YOUR INSTRUCTIONS
Copy the items below verbatim, leaving out the pictures.
# # # # #
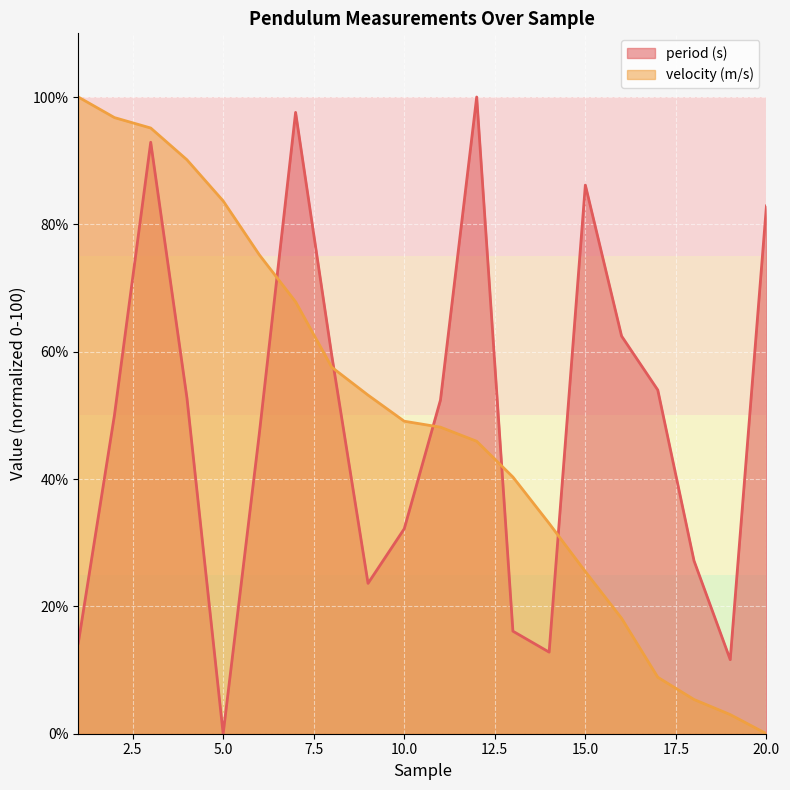

What are all the series names shown in the legend?

period (s), velocity (m/s)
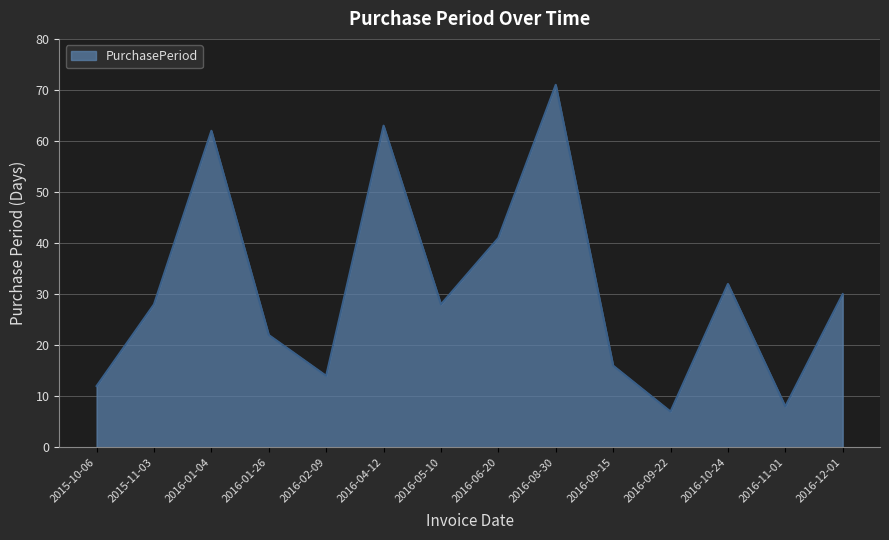

What is the approximate value at 2016-01-26, to the nearest 5?

20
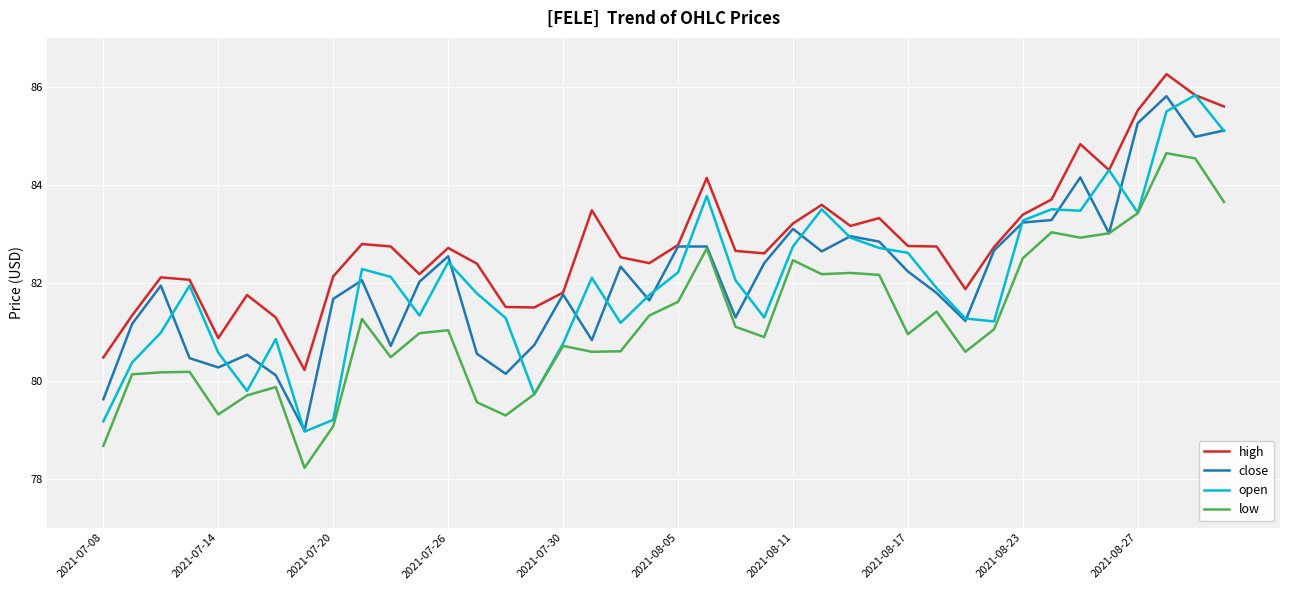

Does the chart have visible grid lines?

Yes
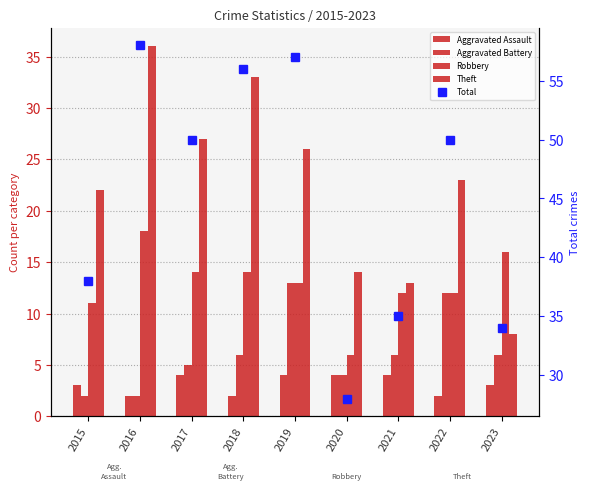

At which category does the chart reach its minimum across all series?

2016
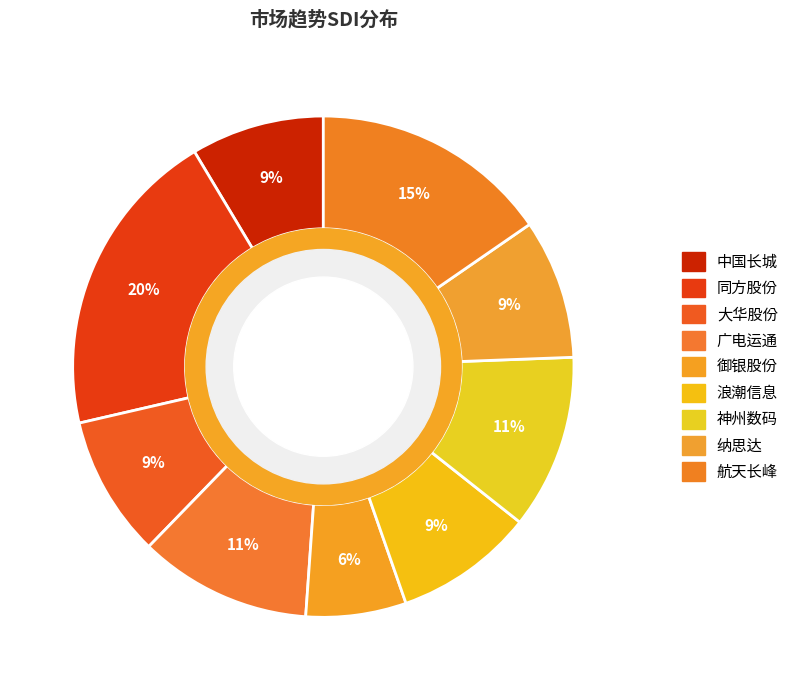

Rank the categories by value from lowest to highest.

御银股份, 中国长城, 浪潮信息, 纳思达, 大华股份, 广电运通, 神州数码, 航天长峰, 同方股份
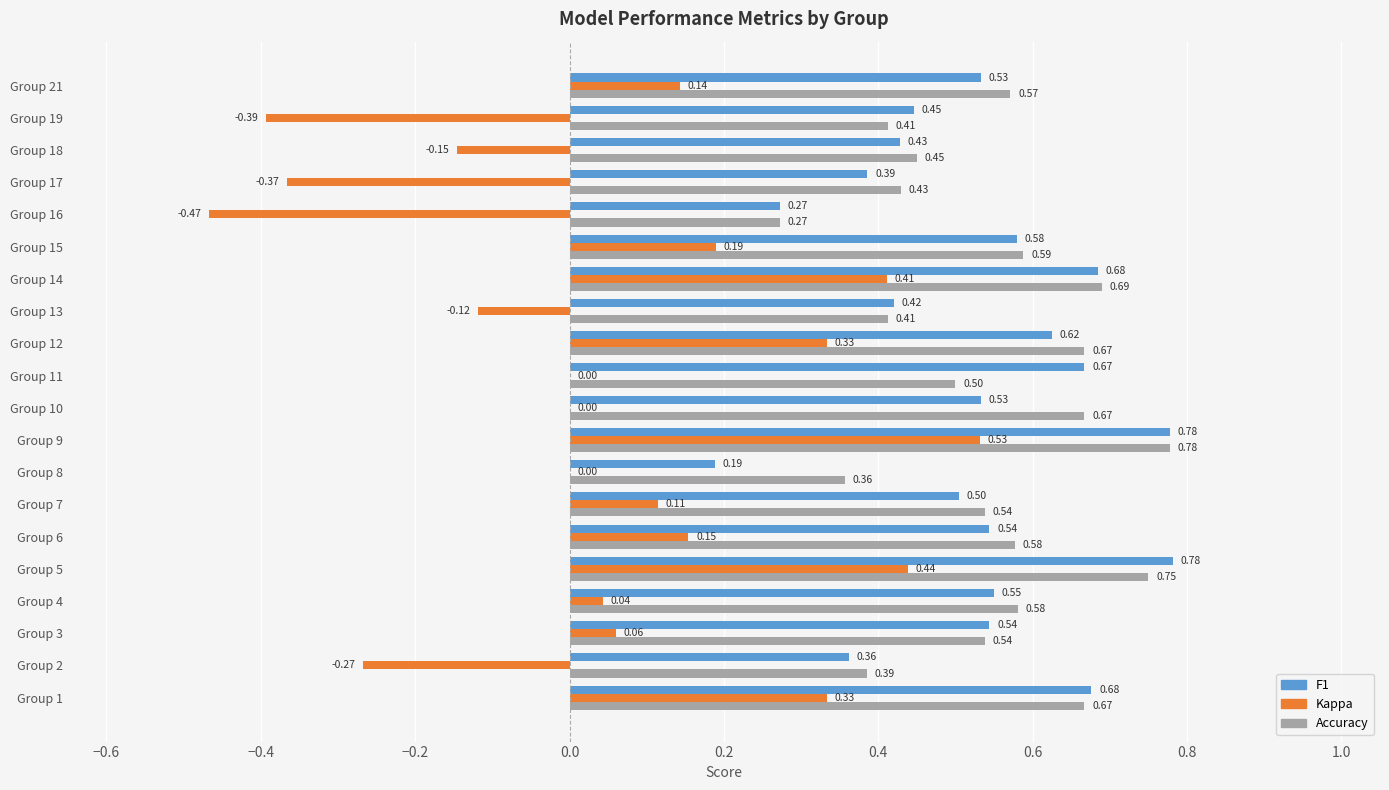

At which category is the sum across all series the highest?

Group 9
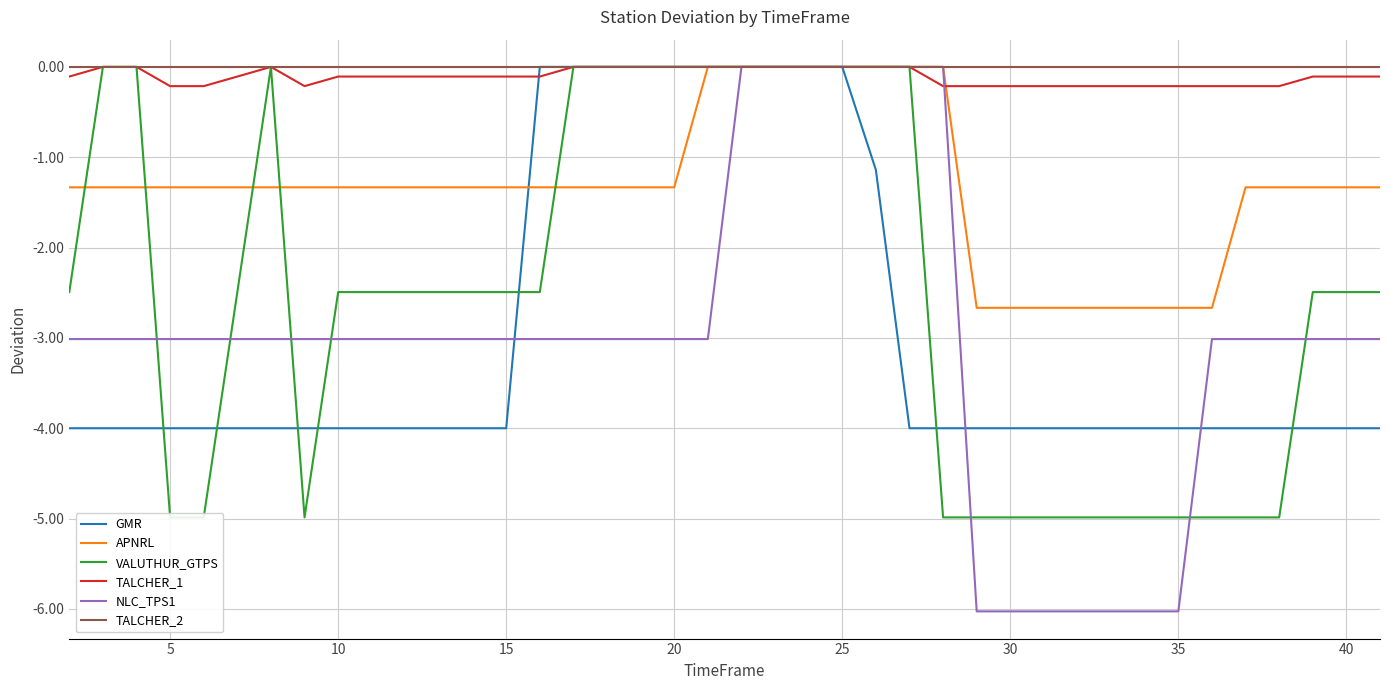

True or false: TALCHER_2 and VALUTHUR_GTPS cross at least once.

False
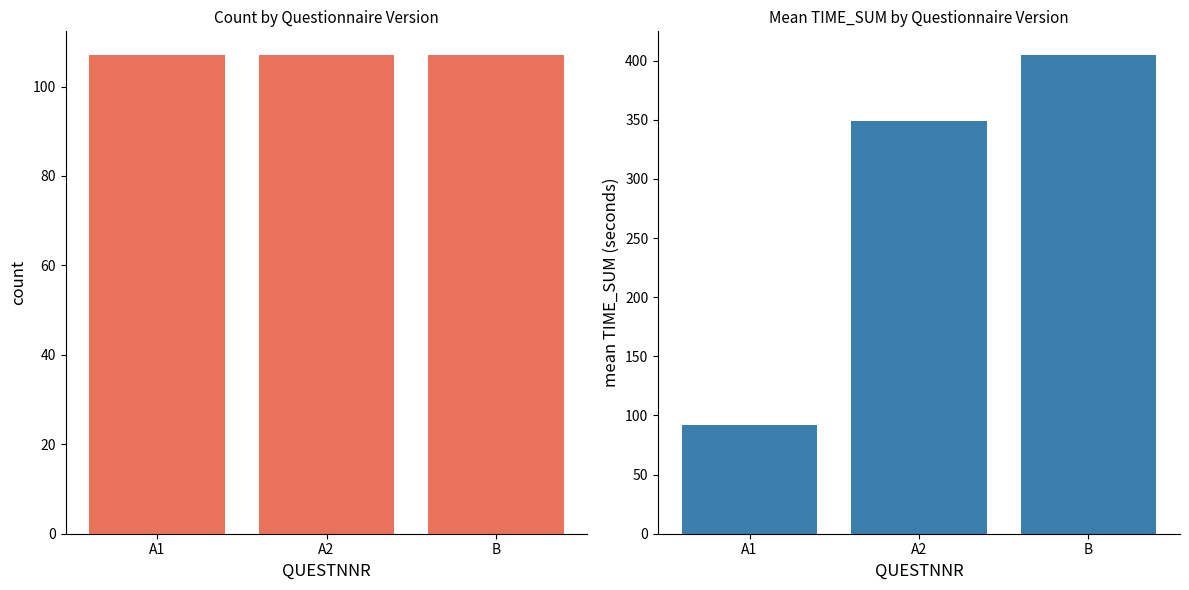

How many data points does each series have?

3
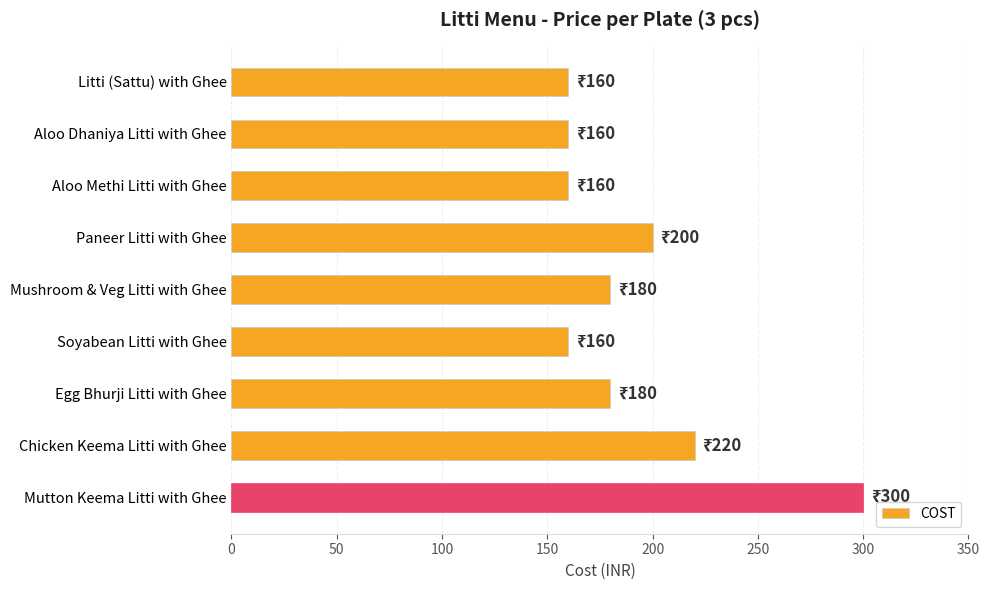

The value at Mushroom & Veg Litti with Ghee is 53. True or false?

False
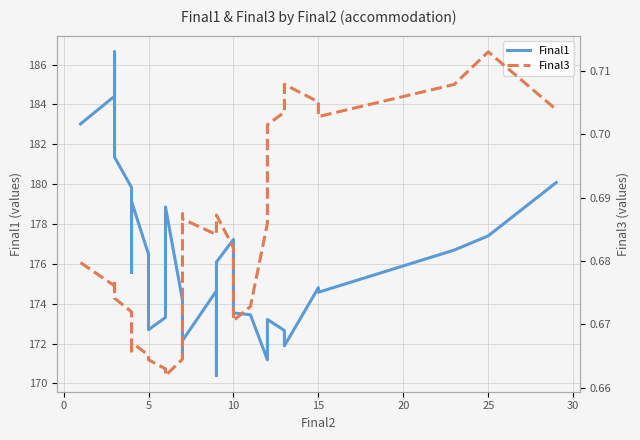

What is the average value of the Final3 series?

0.7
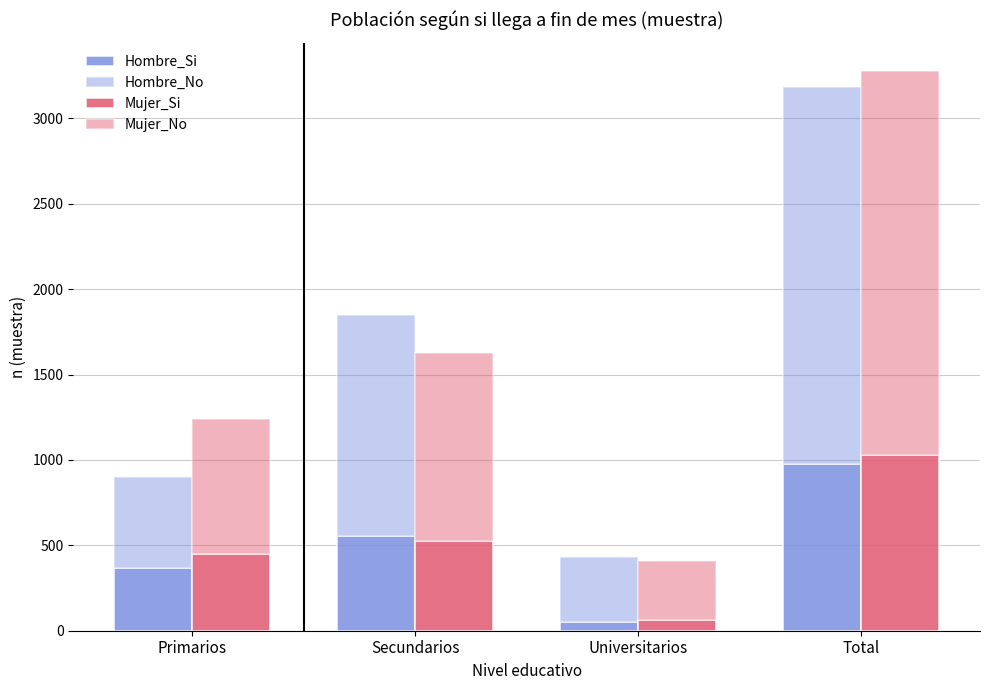

How many data points in Mujer_No are above 1106?

1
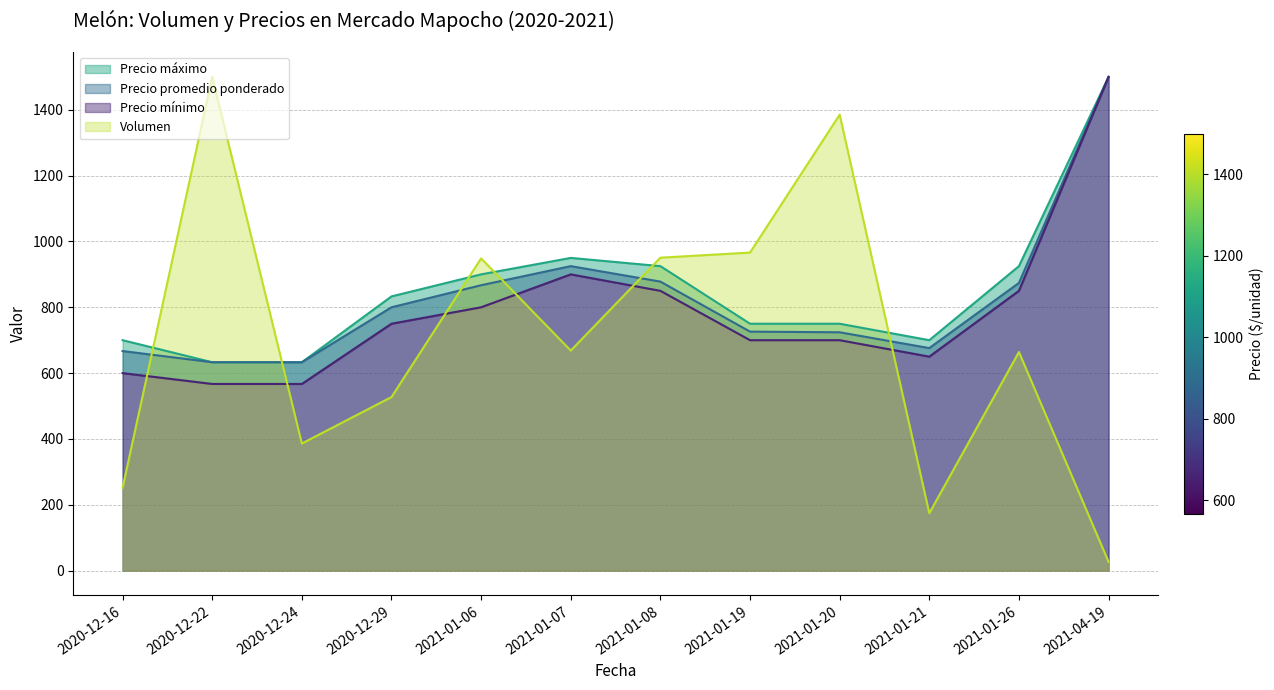

True or false: Precio promedio ponderado has more than 0 points higher than both neighbors.

True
# # # # #
RESULT OF THIS TASK
What are all the series names shown in the legend?

period (s), velocity (m/s)

What is the approximate value at 2016-01-26, to the nearest 5?

20

Does the chart have visible grid lines?

Yes

At which category does the chart reach its minimum across all series?

2016

Rank the categories by value from lowest to highest.

御银股份, 中国长城, 浪潮信息, 纳思达, 大华股份, 广电运通, 神州数码, 航天长峰, 同方股份

At which category is the sum across all series the highest?

Group 9

True or false: TALCHER_2 and VALUTHUR_GTPS cross at least once.

False

How many data points does each series have?

3

The value at Mushroom & Veg Litti with Ghee is 53. True or false?

False

What is the average value of the Final3 series?

0.7

How many data points in Mujer_No are above 1106?

1

True or false: Precio promedio ponderado has more than 0 points higher than both neighbors.

True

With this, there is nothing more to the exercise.